_Try it_
Please reproduce the data exactly and omit the pictures.

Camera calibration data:
+++

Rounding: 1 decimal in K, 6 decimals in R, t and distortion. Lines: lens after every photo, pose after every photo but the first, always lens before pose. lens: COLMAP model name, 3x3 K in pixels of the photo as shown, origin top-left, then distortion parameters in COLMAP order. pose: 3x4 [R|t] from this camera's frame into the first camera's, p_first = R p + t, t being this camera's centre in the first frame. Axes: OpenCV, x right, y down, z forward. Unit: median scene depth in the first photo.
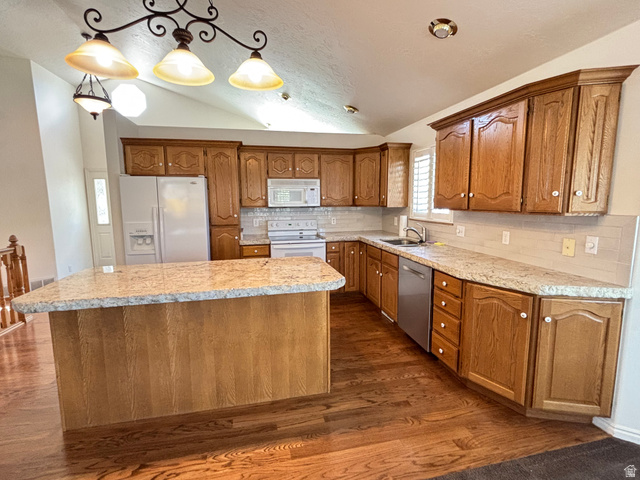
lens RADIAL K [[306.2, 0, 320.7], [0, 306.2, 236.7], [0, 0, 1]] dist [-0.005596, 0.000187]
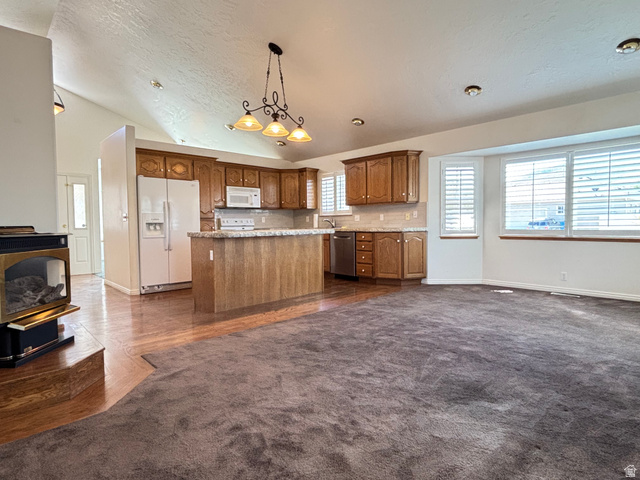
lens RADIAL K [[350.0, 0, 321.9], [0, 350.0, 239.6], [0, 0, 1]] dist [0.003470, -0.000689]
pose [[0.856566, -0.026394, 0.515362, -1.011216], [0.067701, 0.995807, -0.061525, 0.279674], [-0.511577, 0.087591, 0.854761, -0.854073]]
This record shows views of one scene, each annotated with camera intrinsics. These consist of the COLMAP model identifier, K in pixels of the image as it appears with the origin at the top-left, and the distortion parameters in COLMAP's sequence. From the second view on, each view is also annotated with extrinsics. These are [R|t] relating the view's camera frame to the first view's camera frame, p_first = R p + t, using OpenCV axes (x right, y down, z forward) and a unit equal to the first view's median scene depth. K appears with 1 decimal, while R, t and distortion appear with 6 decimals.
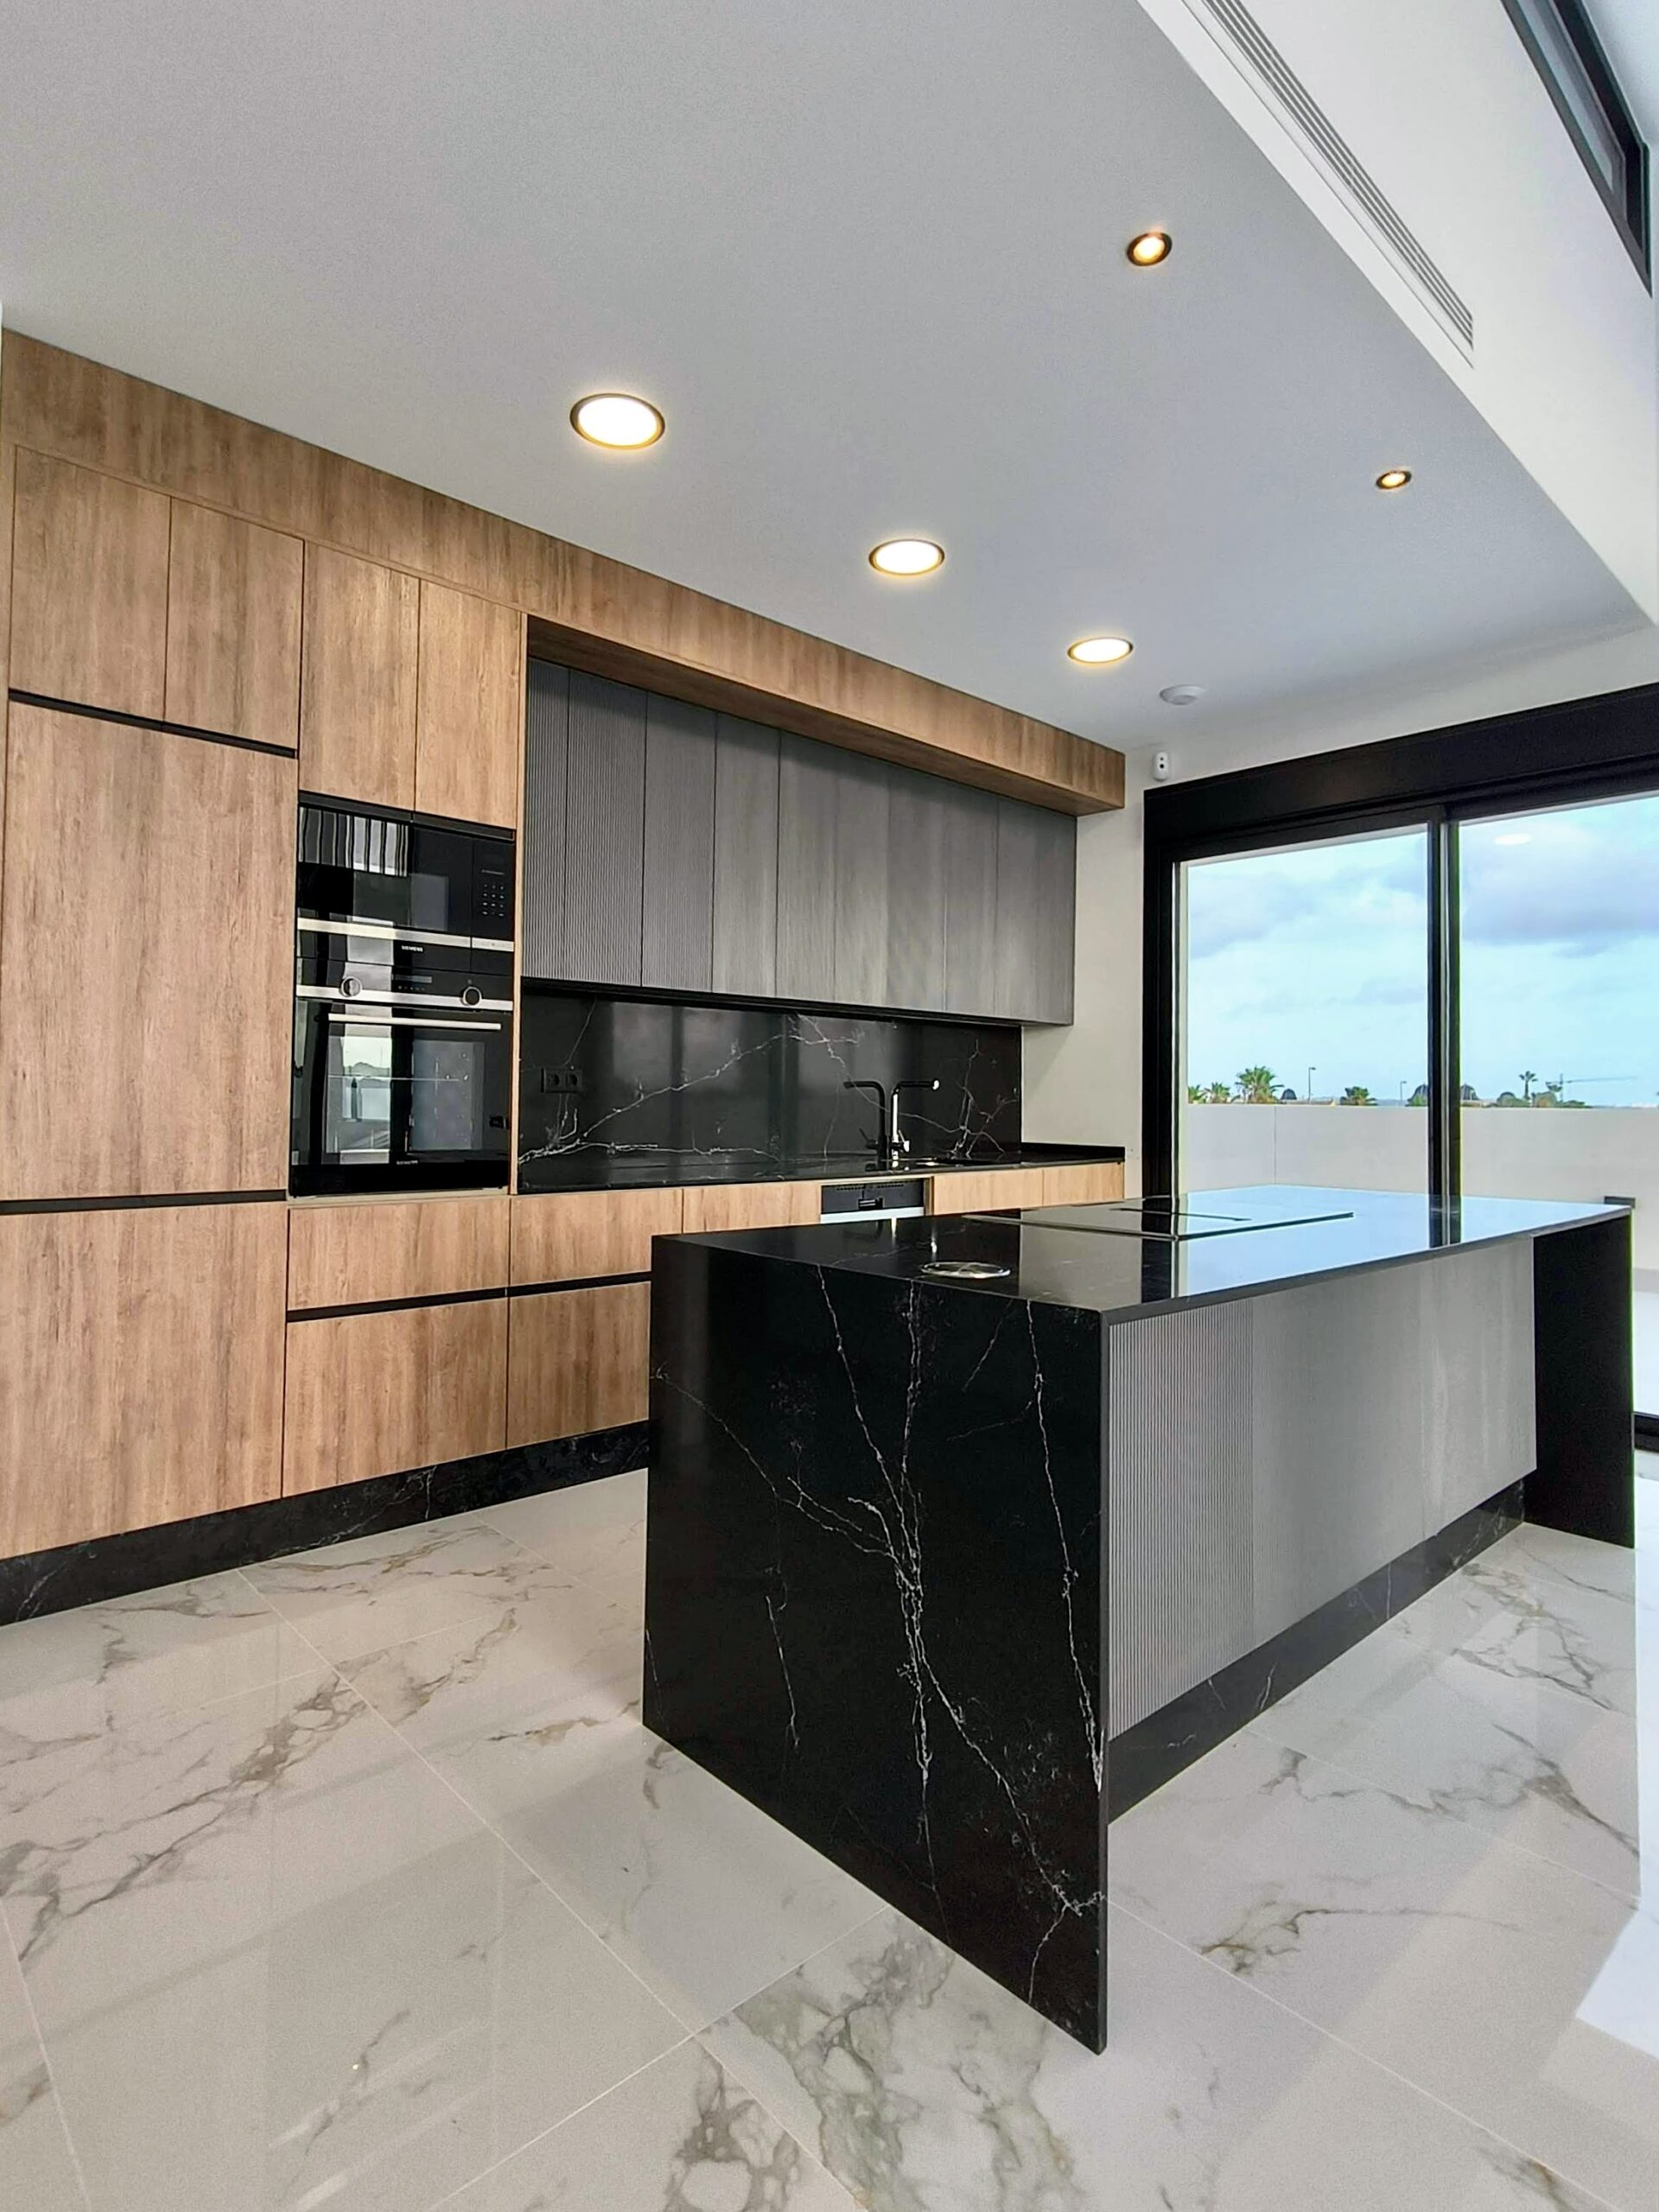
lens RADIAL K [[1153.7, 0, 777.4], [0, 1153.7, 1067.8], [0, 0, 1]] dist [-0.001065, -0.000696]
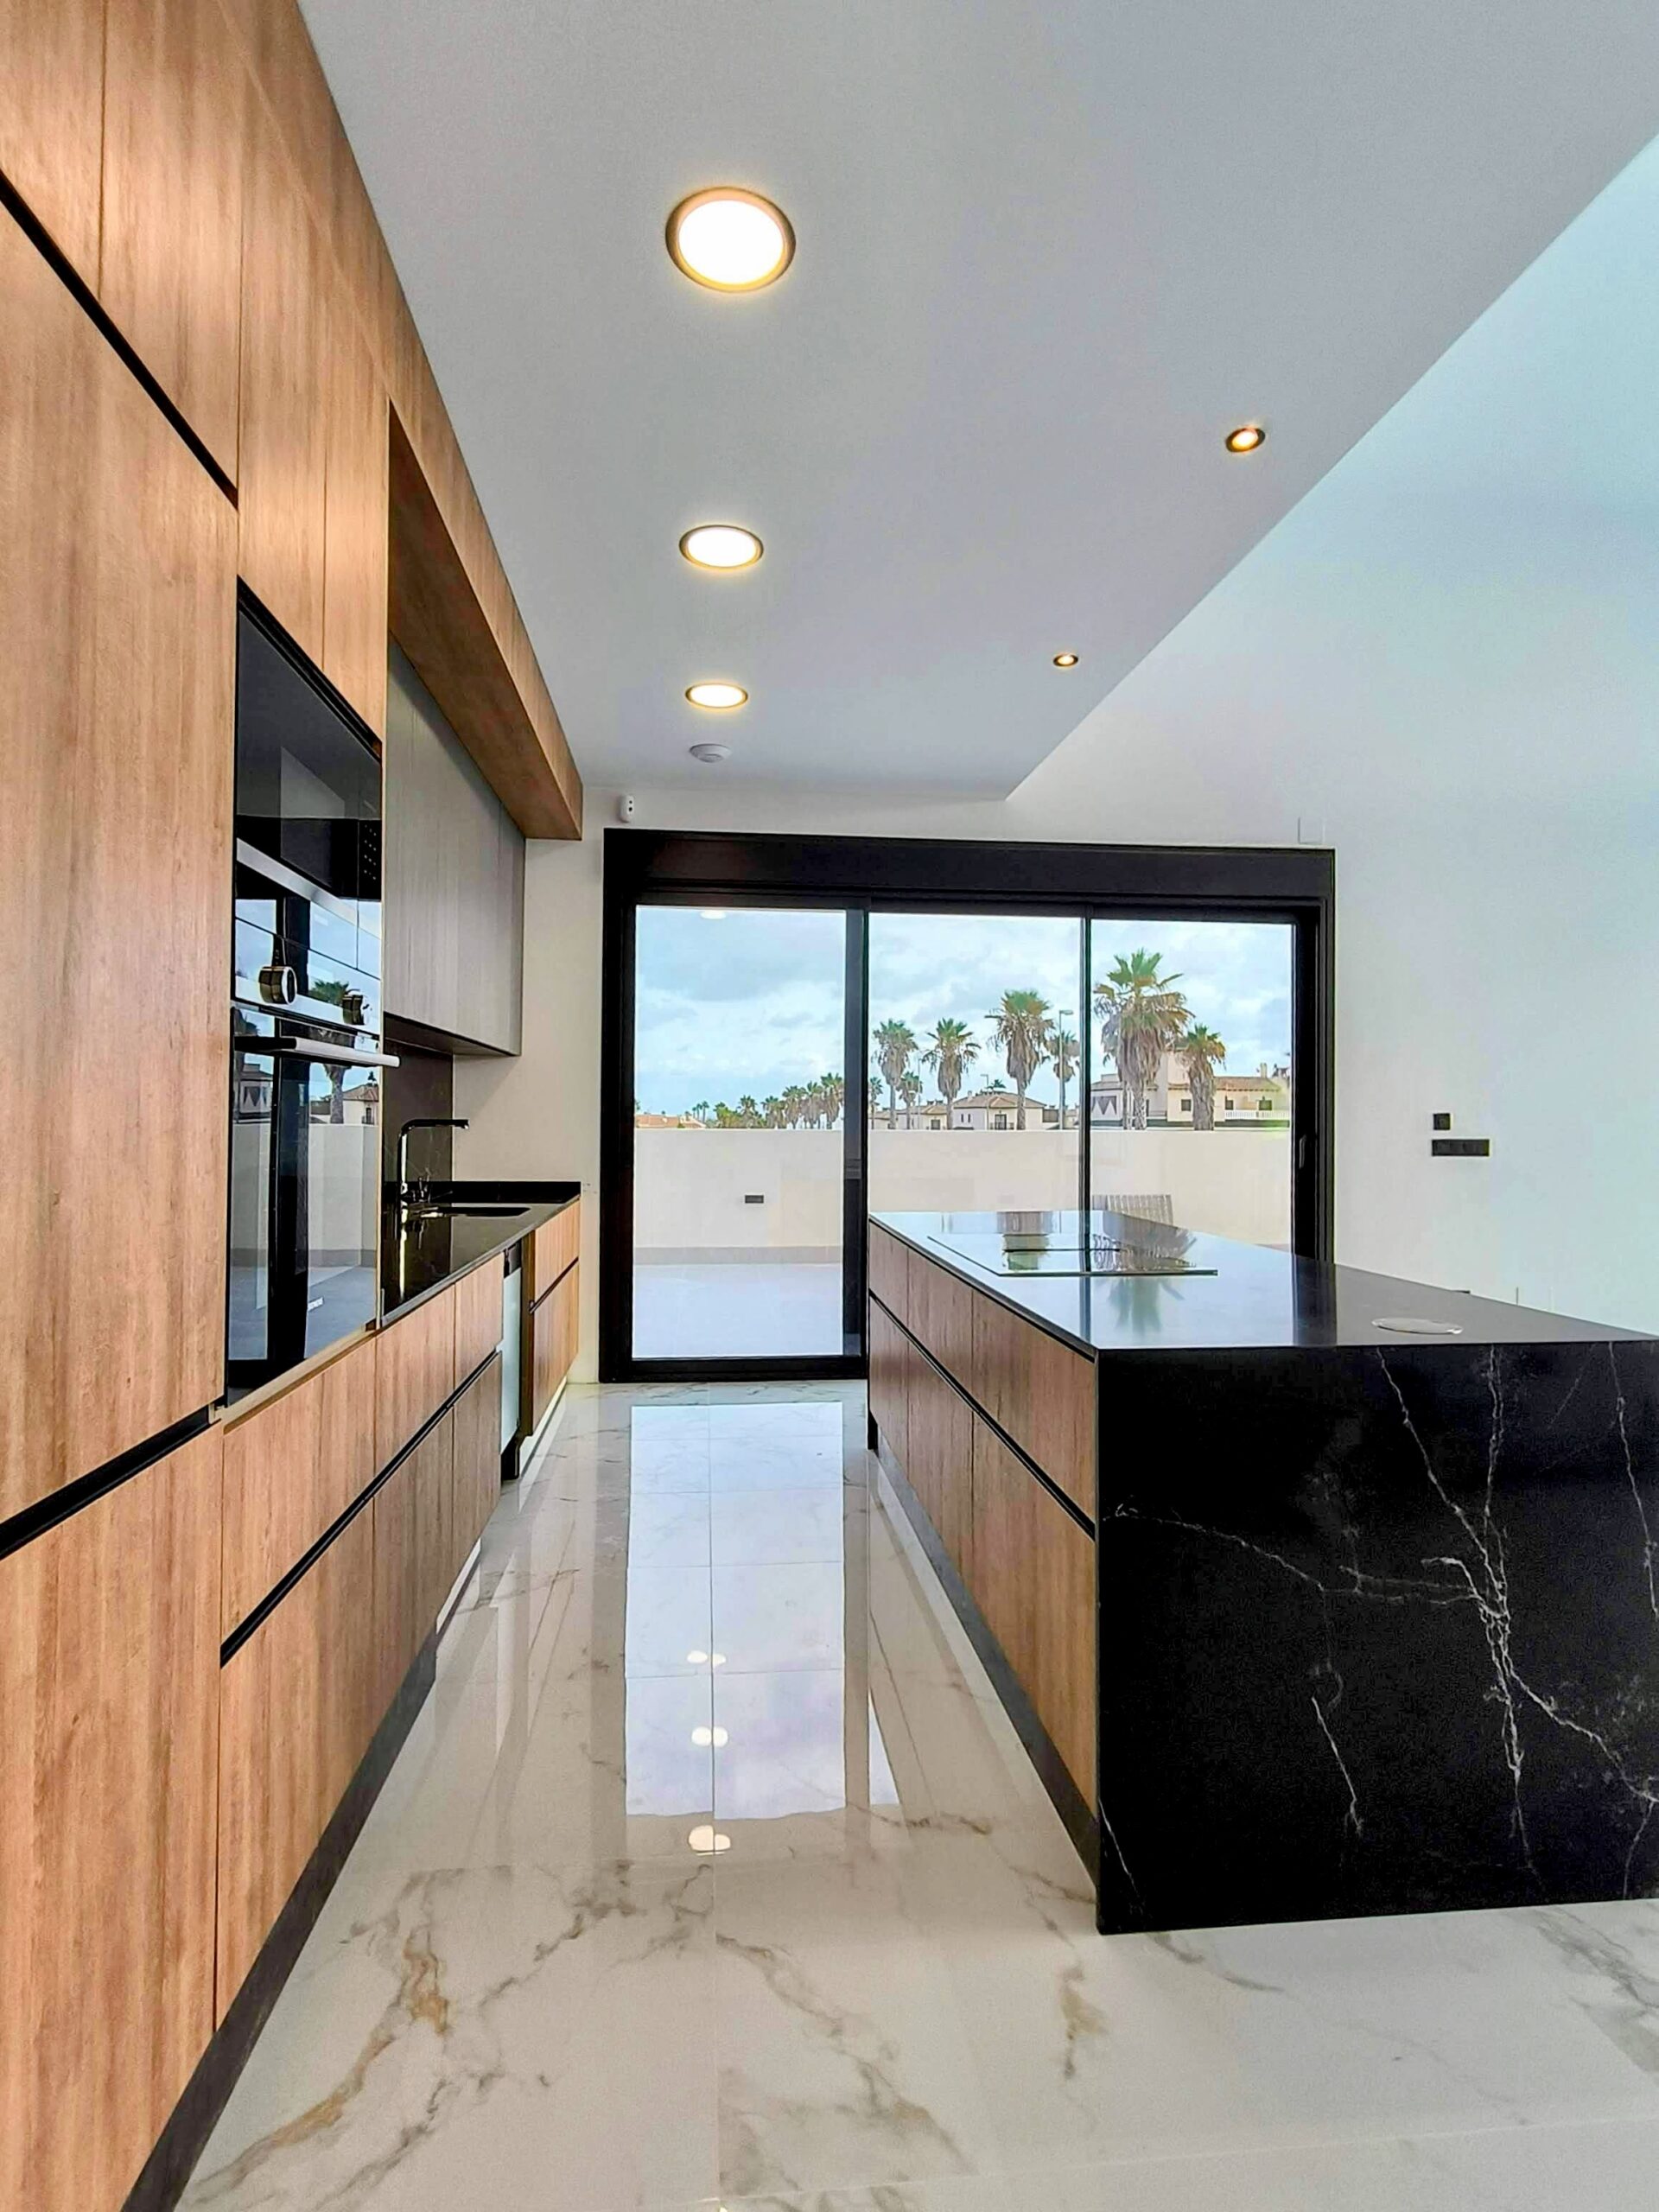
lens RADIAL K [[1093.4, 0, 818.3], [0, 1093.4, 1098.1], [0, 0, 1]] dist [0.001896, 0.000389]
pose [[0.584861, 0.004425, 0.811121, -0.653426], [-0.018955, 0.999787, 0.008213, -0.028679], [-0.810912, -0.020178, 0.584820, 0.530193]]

+++

_Reply to the exercise_
Rounding: 1 decimal in K, 6 decimals in R, t and distortion. Lines: lens after every photo, pose after every photo but the first, always lens before pose. lens: COLMAP model name, 3x3 K in pixels of the photo as shown, origin top-left, then distortion parameters in COLMAP order. pose: 3x4 [R|t] from this camera's frame into the first camera's, p_first = R p + t, t being this camera's centre in the first frame. Axes: OpenCV, x right, y down, z forward. Unit: median scene depth in the first photo.
lens RADIAL K [[306.2, 0, 320.7], [0, 306.2, 236.7], [0, 0, 1]] dist [-0.005596, 0.000187]
lens RADIAL K [[350.0, 0, 321.9], [0, 350.0, 239.6], [0, 0, 1]] dist [0.003470, -0.000689]
pose [[0.856566, -0.026394, 0.515362, -1.011216], [0.067701, 0.995807, -0.061525, 0.279674], [-0.511577, 0.087591, 0.854761, -0.854073]]
This record shows views of one scene, each annotated with camera intrinsics. These consist of the COLMAP model identifier, K in pixels of the image as it appears with the origin at the top-left, and the distortion parameters in COLMAP's sequence. From the second view on, each view is also annotated with extrinsics. These are [R|t] relating the view's camera frame to the first view's camera frame, p_first = R p + t, using OpenCV axes (x right, y down, z forward) and a unit equal to the first view's median scene depth. K appears with 1 decimal, while R, t and distortion appear with 6 decimals.
lens RADIAL K [[1153.7, 0, 777.4], [0, 1153.7, 1067.8], [0, 0, 1]] dist [-0.001065, -0.000696]
lens RADIAL K [[1093.4, 0, 818.3], [0, 1093.4, 1098.1], [0, 0, 1]] dist [0.001896, 0.000389]
pose [[0.584861, 0.004425, 0.811121, -0.653426], [-0.018955, 0.999787, 0.008213, -0.028679], [-0.810912, -0.020178, 0.584820, 0.530193]]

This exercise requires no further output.